Her keel was laid down by the Electric Boat Company in Groton, Connecticut on 1 March 1941. She was launched on 22 December 1941, (sponsored by Mrs. Stanford C. Hooper, wife of Rear Admiral Hooper), and commissioned on 11 April 1942 with Lieutenant Commander (Lt. Cmdr.) Mannert L. Abele, USNA class of 1926 in command.
After shakedown out of New London, the Grunion sailed for the Pacific on 24 May. A week later, as she transited the Caribbean Sea for Panama, she rescued 16 survivors of the USAT Jack, which had been torpedoed by the German submarine U-558, and conducted a fruitless search for 13 other survivors presumed to in the vicinity. Arriving at Coco Solo on 3 June, the Grunion landed the survivors and continued to Pearl Harbor, arriving on 20 June.

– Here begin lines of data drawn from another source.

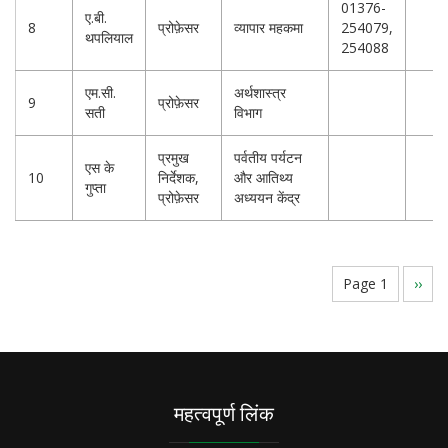
01376-
ए.बी.
8
प्रोफ़ेसर
व्यापार महकमा
254079,
थपलियाल
254088
एम.सी.
अर्थशास्त्र
9
प्रोफ़ेसर
सती
विभाग
प्रमुख
पर्वतीय पर्यटन
एस के
10
निर्देशक,
और आतिथ्य
गुप्ता
प्रोफ़ेसर
अध्ययन केंद्र
Pagination
Page 1
Next
››
page
महत्वपूर्ण लिंक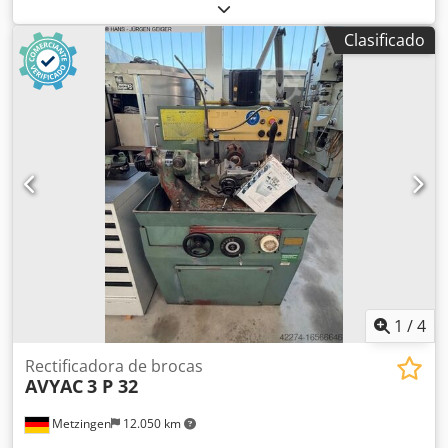
Clasificado
1
/
4
Rectificadora de brocas
AVYAC
3 P 32
Metzingen
12.050 km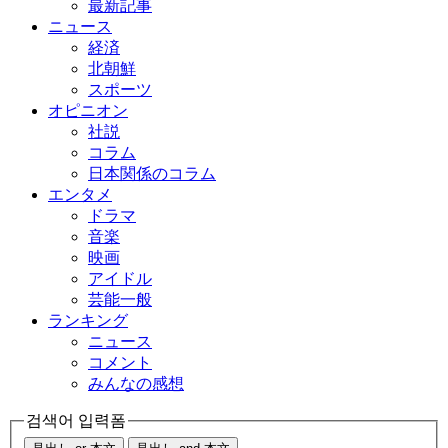
最新記事
ニュース
経済
北朝鮮
スポーツ
オピニオン
社説
コラム
日本関係のコラム
エンタメ
ドラマ
音楽
映画
アイドル
芸能一般
ランキング
ニュース
コメント
みんなの感想
검색어 입력폼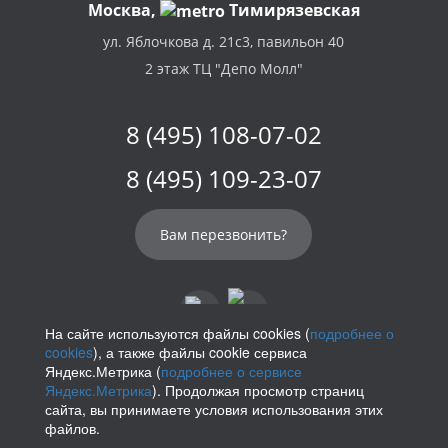
Москва,
Тимирязевская
ул. Яблочкова д. 21с3, павильон 40
2 этаж ТЦ "Депо Молл"
8 (495) 108-07-02
8 (495) 109-23-07
Вам перезвонить?
На сайте используются файлы cookies (
подробнее о
cookies
), а также файлы cookie сервиса
info@parikof.ru
Яндекс.Метрика (
подробнее о сервисе
Яндекс.Метрика
). Продолжая просмотр страниц
сайта, вы принимаете условия использования этих
файлов.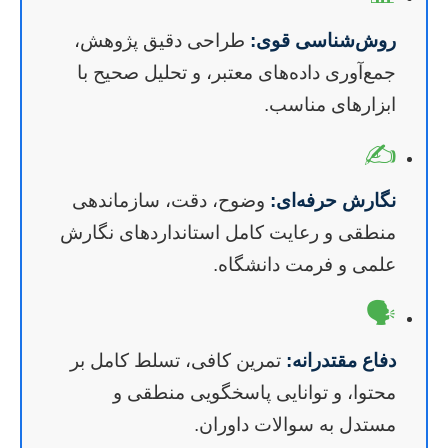
روش‌شناسی قوی:
طراحی دقیق پژوهش،
جمع‌آوری داده‌های معتبر، و تحلیل صحیح با
ابزارهای مناسب.
✍️
نگارش حرفه‌ای:
وضوح، دقت، سازماندهی
منطقی و رعایت کامل استانداردهای نگارش
علمی و فرمت دانشگاه.
🗣️
دفاع مقتدرانه:
تمرین کافی، تسلط کامل بر
محتوا، و توانایی پاسخگویی منطقی و
مستدل به سوالات داوران.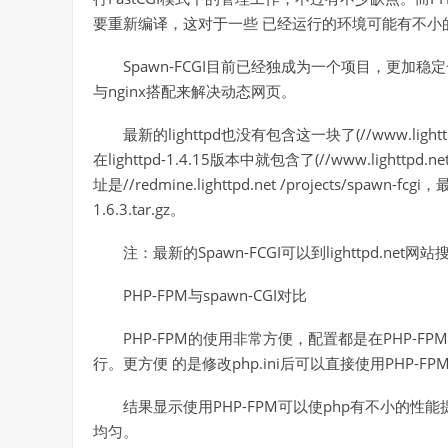
要重新编译，这对于一些 已经运行的环境可能有不小的风险(r
Spawn-FCGI目前已经独成为一个项目，更加
与nginx搭配来解决动态网页。
最新的lighttpd也没有包含这一块了(//www.light
在lighttpd-1.4.15版本中就包含了(//www.lighttpd.net
址是//redmine.lighttpd.net /projects/spawn-fcgi
1.6.3.tar.gz。
注：最新的Spawn-FCGI可以到lighttpd.net
PHP-FPM与spawn-CGI对比
PHP-FPM的使用非常方便，配置都是在PHP-FPM.
行。更方便 的是修改php.ini后可以直接使用PHP-FP
结果显示使用PHP-FPM可以使php有不小的性能
均匀。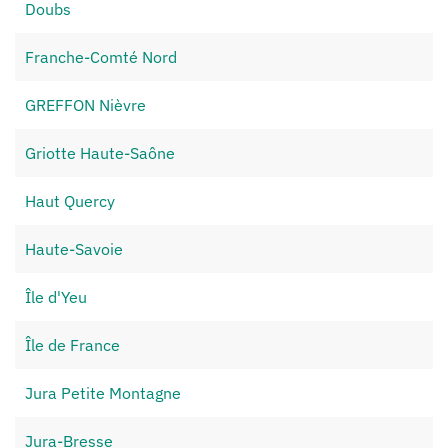
Doubs
Franche-Comté Nord
GREFFON Nièvre
Griotte Haute-Saône
Haut Quercy
Haute-Savoie
Île d'Yeu
Île de France
Jura Petite Montagne
Jura-Bresse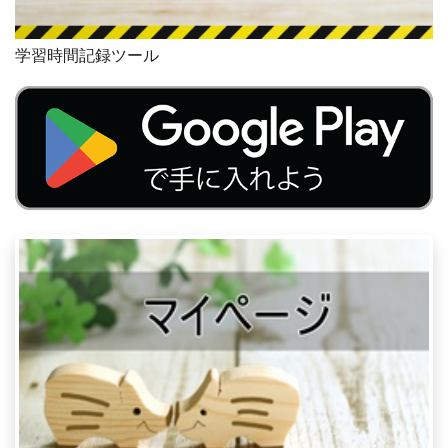
学習時間記録ツール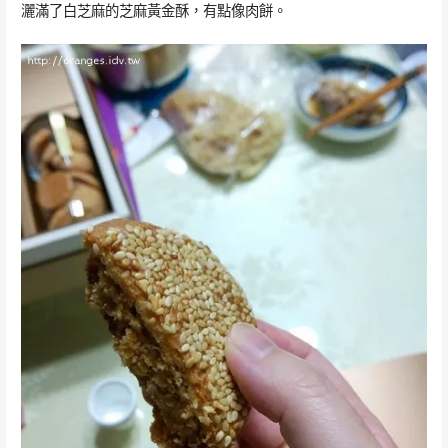
灑滿了白芝麻的芝麻黃金酥，有點像肉餅。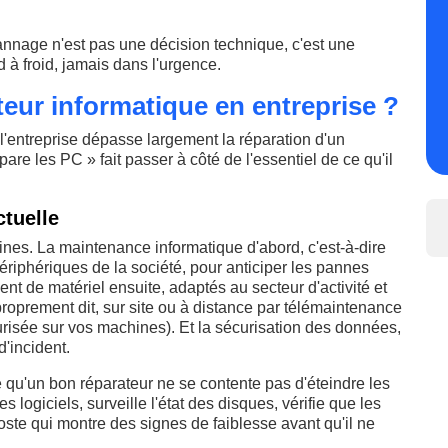
annage n'est pas une décision technique, c'est une
nd à froid, jamais dans l'urgence.
ateur informatique en entreprise ?
 l'entreprise dépasse largement la réparation d'un
pare les PC » fait passer à côté de l'essentiel de ce qu'il
ctuelle
nes. La maintenance informatique d'abord, c'est-à-dire
périphériques de la société, pour anticiper les pannes
ment de matériel ensuite, adaptés au secteur d'activité et
oprement dit, sur site ou à distance par télémaintenance
urisée sur vos machines). Et la sécurisation des données,
d'incident.
 qu'un bon réparateur ne se contente pas d'éteindre les
les logiciels, surveille l'état des disques, vérifie que les
ste qui montre des signes de faiblesse avant qu'il ne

Departing Hawaii on 30 June after ten days of intensive training, the Grunion touched Midway Island before heading toward the Aleutian Islands for her first war patrol. Her first report, made as she patrolled north of Kiska Island, stated she had been attacked by a Japanese destroyer and had fired torpedoes at her with inconclusive results. She operated off Kiska throughout July and sank two enemy patrol boats as she waited for enemy shipping. On 30 July the submarine reported intensive antisubmarine activity and was ordered back to Dutch Harbor.